TLDR
- QXO has entered into an agreement to purchase TopBuild Corp. in a transaction valued at $17 billion combining cash and stock
- TopBuild shareholders will receive $505 per share, representing a 23% markup over last Friday’s market close
- The acquisition positions QXO as North America’s second-largest publicly listed building products distribution company
- The merged entity is projected to generate more than $18 billion in annual revenue with a workforce of roughly 28,000
- Transaction completion is anticipated in the third quarter of 2026, subject to shareholder votes and regulatory clearance
Shares of QXO gained approximately 3% during Monday’s trading session following the company’s weekend announcement of a $17 billion acquisition agreement with insulation industry leader TopBuild Corp.
The $505-per-share offer price delivers a 23% premium compared to where TopBuild closed on Friday. TopBuild’s shares surged nearly 6% in response to the announcement.
The transaction structure consists of approximately 45% cash consideration and 55% QXO equity. Shareholders of TopBuild may choose between receiving $505 cash or 20.2 shares of QXO for each TopBuild share they own, with proration mechanisms in place.
Both companies’ boards have given unanimous approval to the transaction. The deal awaits shareholder consent and regulatory clearance before finalization, which QXO projects will occur during Q3 2026.
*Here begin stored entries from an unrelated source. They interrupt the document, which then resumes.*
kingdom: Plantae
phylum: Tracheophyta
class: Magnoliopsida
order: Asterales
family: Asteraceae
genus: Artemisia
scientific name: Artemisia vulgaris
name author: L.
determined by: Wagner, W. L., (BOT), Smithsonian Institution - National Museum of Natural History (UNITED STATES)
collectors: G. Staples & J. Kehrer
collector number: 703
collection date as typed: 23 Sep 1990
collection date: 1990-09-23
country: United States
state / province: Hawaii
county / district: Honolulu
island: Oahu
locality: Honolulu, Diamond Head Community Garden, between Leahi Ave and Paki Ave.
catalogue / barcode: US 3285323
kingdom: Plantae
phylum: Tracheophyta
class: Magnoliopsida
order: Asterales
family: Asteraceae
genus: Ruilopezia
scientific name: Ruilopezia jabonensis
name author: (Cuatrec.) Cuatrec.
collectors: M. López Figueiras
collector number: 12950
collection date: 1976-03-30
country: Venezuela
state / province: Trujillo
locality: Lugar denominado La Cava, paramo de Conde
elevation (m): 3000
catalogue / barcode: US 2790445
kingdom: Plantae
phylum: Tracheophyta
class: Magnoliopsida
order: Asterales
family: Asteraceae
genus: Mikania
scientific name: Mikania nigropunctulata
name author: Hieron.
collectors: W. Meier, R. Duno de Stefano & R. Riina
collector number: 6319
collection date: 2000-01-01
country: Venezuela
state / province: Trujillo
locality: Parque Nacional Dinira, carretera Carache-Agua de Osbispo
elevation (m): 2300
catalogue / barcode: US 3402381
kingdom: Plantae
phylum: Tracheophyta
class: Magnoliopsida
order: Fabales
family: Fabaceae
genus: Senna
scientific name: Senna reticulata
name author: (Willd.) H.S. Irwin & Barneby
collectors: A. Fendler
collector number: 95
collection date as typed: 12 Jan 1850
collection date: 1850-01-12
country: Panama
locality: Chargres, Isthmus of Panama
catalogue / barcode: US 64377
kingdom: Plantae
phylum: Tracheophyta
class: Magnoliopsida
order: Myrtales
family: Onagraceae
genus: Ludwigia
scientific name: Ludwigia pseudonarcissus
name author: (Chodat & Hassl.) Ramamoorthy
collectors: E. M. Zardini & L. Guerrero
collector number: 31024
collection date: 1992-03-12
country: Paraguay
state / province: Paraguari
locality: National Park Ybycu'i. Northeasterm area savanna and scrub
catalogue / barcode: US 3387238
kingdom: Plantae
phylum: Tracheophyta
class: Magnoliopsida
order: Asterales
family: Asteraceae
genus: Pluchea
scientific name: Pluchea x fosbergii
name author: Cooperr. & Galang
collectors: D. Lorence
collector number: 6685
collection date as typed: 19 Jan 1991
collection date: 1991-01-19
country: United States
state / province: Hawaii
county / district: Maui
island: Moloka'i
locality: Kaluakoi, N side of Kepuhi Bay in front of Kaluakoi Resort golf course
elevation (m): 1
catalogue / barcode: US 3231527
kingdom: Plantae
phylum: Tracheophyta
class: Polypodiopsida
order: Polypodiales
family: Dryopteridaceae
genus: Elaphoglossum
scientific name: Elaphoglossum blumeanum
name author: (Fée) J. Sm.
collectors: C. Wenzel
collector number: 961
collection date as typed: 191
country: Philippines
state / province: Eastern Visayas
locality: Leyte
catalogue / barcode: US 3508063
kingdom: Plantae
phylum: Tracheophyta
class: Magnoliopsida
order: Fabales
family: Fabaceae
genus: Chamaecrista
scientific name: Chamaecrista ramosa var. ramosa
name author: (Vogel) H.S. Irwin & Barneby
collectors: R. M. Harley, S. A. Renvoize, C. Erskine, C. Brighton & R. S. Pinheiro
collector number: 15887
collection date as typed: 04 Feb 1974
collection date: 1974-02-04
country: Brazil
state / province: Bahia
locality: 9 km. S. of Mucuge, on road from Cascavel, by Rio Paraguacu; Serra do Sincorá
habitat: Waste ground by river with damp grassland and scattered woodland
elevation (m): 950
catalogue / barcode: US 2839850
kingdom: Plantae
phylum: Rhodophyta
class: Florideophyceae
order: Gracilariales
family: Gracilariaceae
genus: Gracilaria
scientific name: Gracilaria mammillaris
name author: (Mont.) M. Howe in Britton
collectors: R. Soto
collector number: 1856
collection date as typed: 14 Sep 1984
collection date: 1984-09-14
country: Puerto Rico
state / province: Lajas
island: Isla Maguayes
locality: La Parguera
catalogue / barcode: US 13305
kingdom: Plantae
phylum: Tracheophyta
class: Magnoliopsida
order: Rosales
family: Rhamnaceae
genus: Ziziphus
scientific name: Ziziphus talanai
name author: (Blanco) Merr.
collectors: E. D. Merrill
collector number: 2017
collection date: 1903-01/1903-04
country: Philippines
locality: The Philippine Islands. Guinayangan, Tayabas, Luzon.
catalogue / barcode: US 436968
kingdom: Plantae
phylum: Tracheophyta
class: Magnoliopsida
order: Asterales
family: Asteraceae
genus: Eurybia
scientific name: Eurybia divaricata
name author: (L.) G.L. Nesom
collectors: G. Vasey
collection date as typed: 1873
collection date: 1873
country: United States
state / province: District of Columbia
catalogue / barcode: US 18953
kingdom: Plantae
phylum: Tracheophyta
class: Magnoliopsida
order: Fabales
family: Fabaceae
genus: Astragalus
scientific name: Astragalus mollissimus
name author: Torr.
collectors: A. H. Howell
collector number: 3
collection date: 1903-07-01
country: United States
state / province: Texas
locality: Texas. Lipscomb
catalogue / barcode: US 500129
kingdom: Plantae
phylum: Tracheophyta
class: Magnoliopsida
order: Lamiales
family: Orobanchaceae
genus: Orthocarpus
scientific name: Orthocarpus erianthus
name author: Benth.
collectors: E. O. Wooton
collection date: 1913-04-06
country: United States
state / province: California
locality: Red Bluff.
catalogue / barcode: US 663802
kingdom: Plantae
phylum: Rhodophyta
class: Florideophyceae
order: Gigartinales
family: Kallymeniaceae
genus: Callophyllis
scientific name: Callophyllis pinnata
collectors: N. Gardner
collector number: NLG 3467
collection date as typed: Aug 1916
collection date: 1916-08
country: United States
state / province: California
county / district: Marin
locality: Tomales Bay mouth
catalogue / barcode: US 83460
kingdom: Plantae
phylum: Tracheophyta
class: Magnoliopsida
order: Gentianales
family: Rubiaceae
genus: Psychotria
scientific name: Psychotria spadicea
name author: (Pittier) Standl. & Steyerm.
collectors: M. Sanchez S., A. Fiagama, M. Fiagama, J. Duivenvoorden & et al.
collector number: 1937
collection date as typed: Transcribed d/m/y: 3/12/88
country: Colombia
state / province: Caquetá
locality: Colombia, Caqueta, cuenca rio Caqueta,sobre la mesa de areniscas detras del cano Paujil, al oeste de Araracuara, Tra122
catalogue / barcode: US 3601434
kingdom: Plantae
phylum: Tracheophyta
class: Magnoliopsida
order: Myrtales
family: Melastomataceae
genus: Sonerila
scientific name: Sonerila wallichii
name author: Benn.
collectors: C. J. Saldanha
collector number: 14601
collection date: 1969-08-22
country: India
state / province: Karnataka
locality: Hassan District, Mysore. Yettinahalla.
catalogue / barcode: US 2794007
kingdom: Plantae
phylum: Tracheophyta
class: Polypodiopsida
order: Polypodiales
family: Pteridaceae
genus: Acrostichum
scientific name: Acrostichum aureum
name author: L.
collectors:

Financing for the transaction includes a $3 billion term loan facility and up to $3 billion in bridge financing commitments. The agreement also incorporates a $600 million reverse termination fee structure.
Chief Executive Brad Jacobs noted that the organization has deployed $13 billion toward acquisitions in the previous 11 months. The TopBuild transaction dwarfs all previous deals in scope.
A Rapid Expansion Strategy
QXO finalized its $2.25 billion purchase of Kodiak Building Partners on April 1, mere weeks prior to unveiling the TopBuild agreement. Kodiak ranks among the premier distributors of lumber, trusses, and complementary construction materials.
With the addition of TopBuild, QXO’s total addressable market would surpass $300 billion. The organization has established a long-range objective of achieving $50 billion in yearly revenue over the coming decade through both acquisitions and internal growth.
TopBuild holds the position of North America’s leading distributor and installer of insulation and associated building products. The company operates across residential, commercial, and industrial segments from over 450 facilities throughout the United States and Canada.
QXO presently maintains leadership in roofing, waterproofing, and lumber-adjacent products. The incorporation of TopBuild’s insulation operations addresses a significant void in the company’s product portfolio.
What the Combined Company Looks Like
Upon transaction closure, QXO will employ approximately 28,000 workers and maintain operations at 1,150 sites spanning every U.S. state and seven Canadian provinces.
The consolidated fleet will encompass more than 10,000 vehicles. Projected combined adjusted EBITDA exceeds $2 billion.
QXO anticipates the transaction will enhance earnings immediately upon completion and generate approximately $300 million in operational synergies by 2030.
The latest analyst assessment on QXO carries a Buy rating with a $35 target price. QXO trades on the NYSE.